From here to Back to the Beginning saw Collette Overdijk take the stage for this first hearing of a piece by Ma Xiao-Qing, whom BCMG encountered on its Chinese tour during 2019 and commissioned as part of its lockdown series ‘Soliloquys and Dialogues’. Both aspects of this title are present, the soloist active in a speaking and playing capacity (how they came together can be witnessed at https://www.youtube.com/embed/ZOidqoK0ZXg), the outcome an amalgam of technical finesse and alluring spontaneity which does credit to player and composer alike.

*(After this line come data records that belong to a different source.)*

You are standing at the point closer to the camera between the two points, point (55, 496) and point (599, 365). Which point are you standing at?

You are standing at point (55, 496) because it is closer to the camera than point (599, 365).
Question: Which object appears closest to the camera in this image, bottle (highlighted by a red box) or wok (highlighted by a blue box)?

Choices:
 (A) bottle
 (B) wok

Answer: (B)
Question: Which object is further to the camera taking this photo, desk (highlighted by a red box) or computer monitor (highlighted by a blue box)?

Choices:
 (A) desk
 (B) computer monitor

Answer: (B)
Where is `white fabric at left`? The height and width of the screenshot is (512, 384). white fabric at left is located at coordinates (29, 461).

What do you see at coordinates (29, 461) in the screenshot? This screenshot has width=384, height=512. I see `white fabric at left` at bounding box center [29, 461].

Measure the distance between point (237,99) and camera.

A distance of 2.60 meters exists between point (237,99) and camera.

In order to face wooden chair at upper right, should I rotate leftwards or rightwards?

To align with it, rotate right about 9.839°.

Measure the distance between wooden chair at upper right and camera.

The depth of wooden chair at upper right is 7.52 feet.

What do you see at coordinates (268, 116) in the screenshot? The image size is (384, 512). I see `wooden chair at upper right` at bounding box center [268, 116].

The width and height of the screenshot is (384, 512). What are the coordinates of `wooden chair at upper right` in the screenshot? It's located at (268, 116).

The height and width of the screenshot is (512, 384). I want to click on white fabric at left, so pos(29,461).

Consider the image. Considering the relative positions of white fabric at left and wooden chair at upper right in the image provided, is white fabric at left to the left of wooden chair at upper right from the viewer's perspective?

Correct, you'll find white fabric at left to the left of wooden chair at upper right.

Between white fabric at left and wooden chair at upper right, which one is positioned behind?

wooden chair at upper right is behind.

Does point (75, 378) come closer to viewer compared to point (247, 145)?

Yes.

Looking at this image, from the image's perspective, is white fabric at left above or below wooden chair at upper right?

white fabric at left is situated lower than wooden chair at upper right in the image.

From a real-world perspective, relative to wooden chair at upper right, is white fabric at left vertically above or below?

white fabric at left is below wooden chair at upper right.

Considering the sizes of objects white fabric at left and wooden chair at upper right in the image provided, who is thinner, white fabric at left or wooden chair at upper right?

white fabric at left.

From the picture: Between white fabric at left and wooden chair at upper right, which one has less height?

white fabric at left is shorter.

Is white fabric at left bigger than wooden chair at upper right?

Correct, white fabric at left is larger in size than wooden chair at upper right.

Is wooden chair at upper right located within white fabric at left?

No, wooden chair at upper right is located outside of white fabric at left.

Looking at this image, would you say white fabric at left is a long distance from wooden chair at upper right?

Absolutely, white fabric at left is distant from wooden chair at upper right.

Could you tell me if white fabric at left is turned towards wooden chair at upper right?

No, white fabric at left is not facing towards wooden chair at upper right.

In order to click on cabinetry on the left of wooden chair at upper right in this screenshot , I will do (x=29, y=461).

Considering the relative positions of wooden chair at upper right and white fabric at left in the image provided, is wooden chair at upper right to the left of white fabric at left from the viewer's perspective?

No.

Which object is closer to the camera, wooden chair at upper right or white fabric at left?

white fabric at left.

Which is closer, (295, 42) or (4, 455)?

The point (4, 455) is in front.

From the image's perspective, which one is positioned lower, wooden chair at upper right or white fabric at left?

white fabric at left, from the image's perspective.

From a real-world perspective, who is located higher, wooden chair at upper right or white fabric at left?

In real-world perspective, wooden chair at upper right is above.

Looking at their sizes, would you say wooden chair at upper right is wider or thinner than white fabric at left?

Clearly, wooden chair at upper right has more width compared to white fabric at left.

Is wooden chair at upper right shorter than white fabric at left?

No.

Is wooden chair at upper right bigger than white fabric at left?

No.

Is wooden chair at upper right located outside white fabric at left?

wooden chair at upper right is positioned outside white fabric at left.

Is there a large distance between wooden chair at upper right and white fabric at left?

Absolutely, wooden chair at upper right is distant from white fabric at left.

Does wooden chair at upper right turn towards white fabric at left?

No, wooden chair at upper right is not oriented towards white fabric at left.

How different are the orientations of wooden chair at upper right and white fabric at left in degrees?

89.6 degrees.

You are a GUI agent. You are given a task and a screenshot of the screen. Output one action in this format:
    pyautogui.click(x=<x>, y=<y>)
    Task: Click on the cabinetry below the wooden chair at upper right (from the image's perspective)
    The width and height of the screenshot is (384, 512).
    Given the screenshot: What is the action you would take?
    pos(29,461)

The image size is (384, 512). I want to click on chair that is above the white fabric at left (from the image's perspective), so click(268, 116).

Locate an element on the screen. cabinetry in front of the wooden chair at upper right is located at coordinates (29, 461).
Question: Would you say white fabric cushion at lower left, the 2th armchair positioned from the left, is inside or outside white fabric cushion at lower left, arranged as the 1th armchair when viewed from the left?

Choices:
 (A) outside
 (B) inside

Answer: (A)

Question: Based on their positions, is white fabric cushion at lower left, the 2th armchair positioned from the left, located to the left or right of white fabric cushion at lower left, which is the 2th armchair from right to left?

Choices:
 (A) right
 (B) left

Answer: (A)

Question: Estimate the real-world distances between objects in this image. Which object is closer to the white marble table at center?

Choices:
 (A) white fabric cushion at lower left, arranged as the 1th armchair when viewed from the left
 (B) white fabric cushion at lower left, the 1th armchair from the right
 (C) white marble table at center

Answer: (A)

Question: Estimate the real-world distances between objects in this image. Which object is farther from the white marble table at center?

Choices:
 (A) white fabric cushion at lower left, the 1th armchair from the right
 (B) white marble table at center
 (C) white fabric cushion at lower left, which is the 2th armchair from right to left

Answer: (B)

Next came two pairs of works by composers who have all been associated with BCMG over its eventful history. Written as a 50th-birthday tribute to Fred Sherry for the 90th of Elliott Carter, Oliver Knussen’s Eccentric Melodyexudes a coursing vitality such as Ulrich Heinen brought out in full. Julian Anderson’s Capriccio is his memorial to Steven Stuckey as also a reminder, with its fine balance between precision and playfulness to which John Reid responded in kind, that this composer was a leading authority on the music of Lutosławski.

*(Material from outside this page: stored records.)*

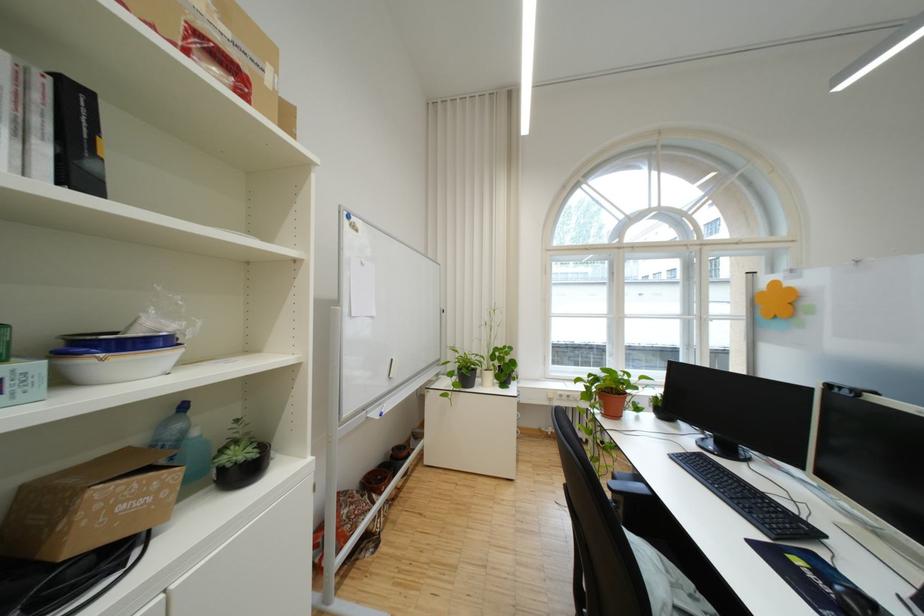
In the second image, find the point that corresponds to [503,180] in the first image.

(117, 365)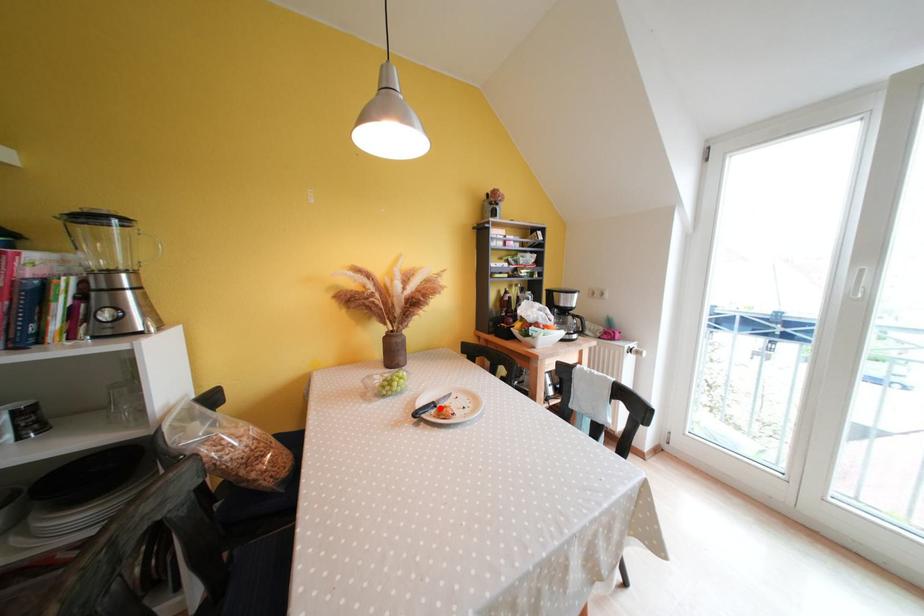
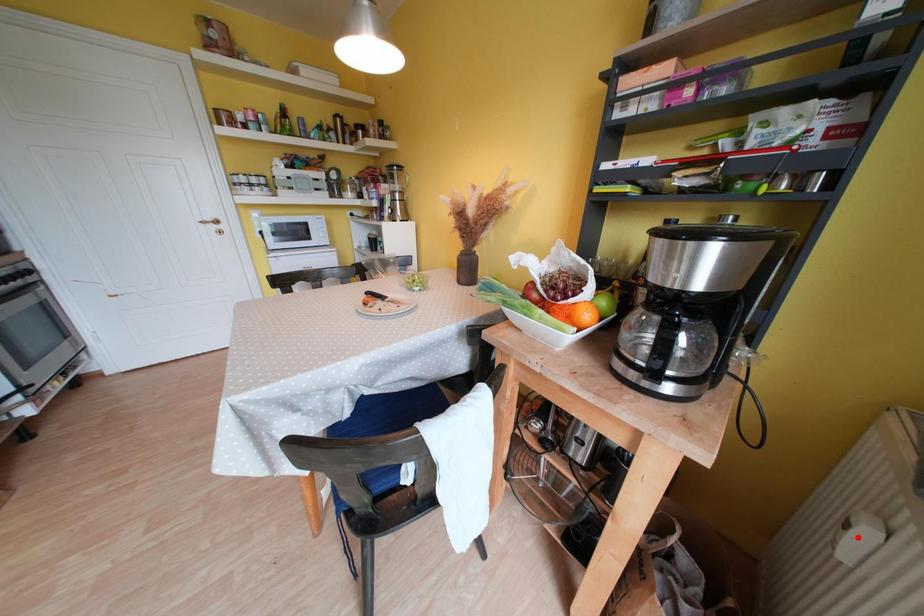
I am providing you with two images of the same scene from different viewpoints. A red point is marked on the first image and another point is marked on the second image. Are the points marked in image1 and image2 representing the same 3D position?

No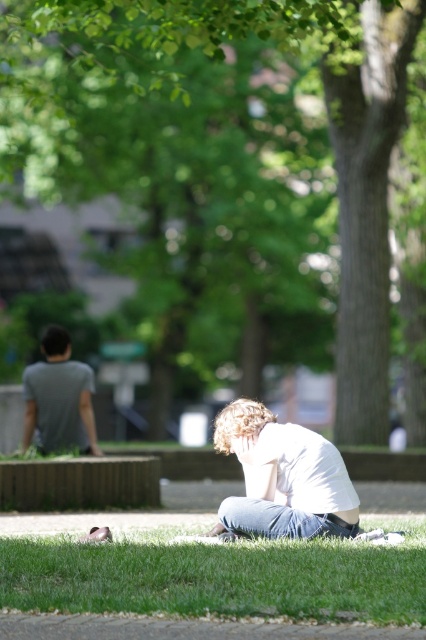
You are a photographer planning to take a picture of the green grass at lower center and the green leafy tree at upper center. Which object should you focus on first to ensure both are in focus? Please explain your reasoning based on their positions.

The green grass at lower center is behind the green leafy tree at upper center. To ensure both are in focus, you should focus on the green leafy tree at upper center first since it is closer to the camera. This way, the depth of field will extend backward to include the green grass at lower center in the background.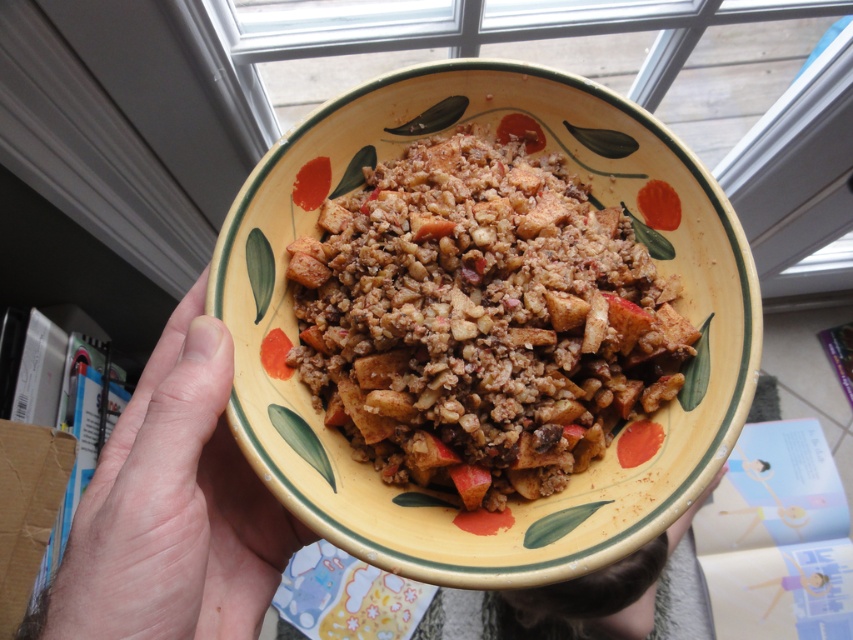
Question: Does pale skin at lower left have a smaller size compared to yellow matte bowl at center?

Choices:
 (A) no
 (B) yes

Answer: (B)

Question: Among these objects, which one is farthest from the camera?

Choices:
 (A) matte brown crumble at center
 (B) pale skin at lower left

Answer: (A)

Question: Is matte brown crumble at center positioned in front of yellow matte bowl at center?

Choices:
 (A) no
 (B) yes

Answer: (A)

Question: Can you confirm if pale skin at lower left is smaller than yellow matte bowl at center?

Choices:
 (A) yes
 (B) no

Answer: (A)

Question: Which point is farther from the camera taking this photo?

Choices:
 (A) (96, 573)
 (B) (0, 484)

Answer: (B)

Question: Among these objects, which one is farthest from the camera?

Choices:
 (A) yellow matte bowl at center
 (B) matte brown crumble at center
 (C) pale skin at lower left

Answer: (B)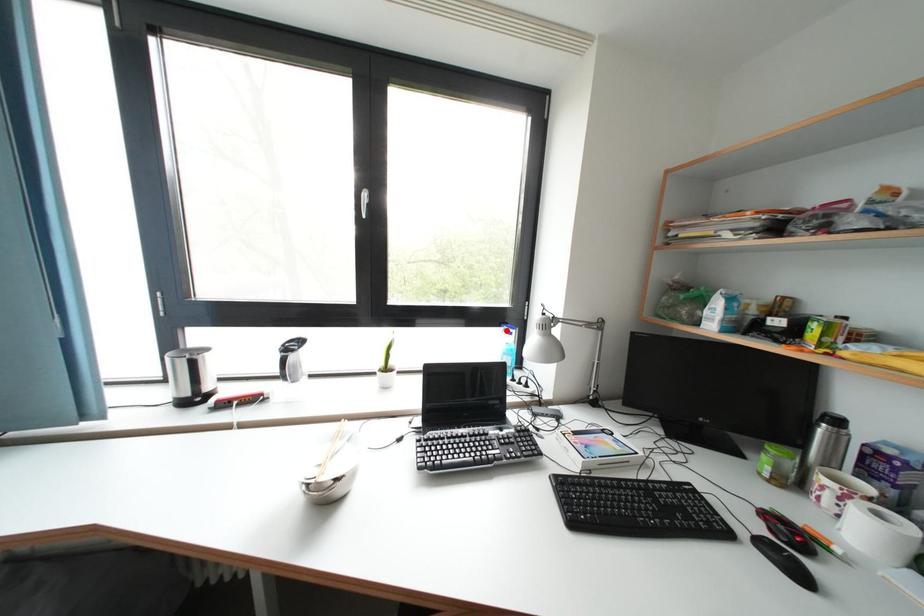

One of Charlotte Bray’s most significant scores is her song-cycle Midnight Closes with texts by Thomas Hardy, and Midnight Interludes draws on this in three miniatures that summon a quizzical and even brusque response between clarinet and cello. Rather weightier matters are inferred by John Woolrich’s Watermark, his duet for violin and bass clarinet whose interplay has been likened to ‘‘Planets revolving around the same sun’’ and whose juxtaposing of the same or similar material builds not inconsiderable momentum before its sudden evanescence.

One of BCMG’s final concerts before the pandemic took hold was an 85th birthday concert for Harrison Birtwistle, from which a welcome reprise of Roddy’s Reel ended this afternoon’s programme. A tribute to his neighbour Roddy MacLeod, when the composer resided on the Hebridean island of Raasay, it has the bass clarinet pursuing a lively course through a welter of claps, vocalisms then a final stomp from the audience; all of which were reproduced via a pre-recorded Zoom performance with Malvin Tay securing an (almost) unanimous response.

It certainly made for an engaging conclusion to a recital that lived up to BCMG’s reputation for innovative programming. Hopefully, further events are planned and, if the circumstances are favourable, then audiences may once more have an actual rather than a virtual presence.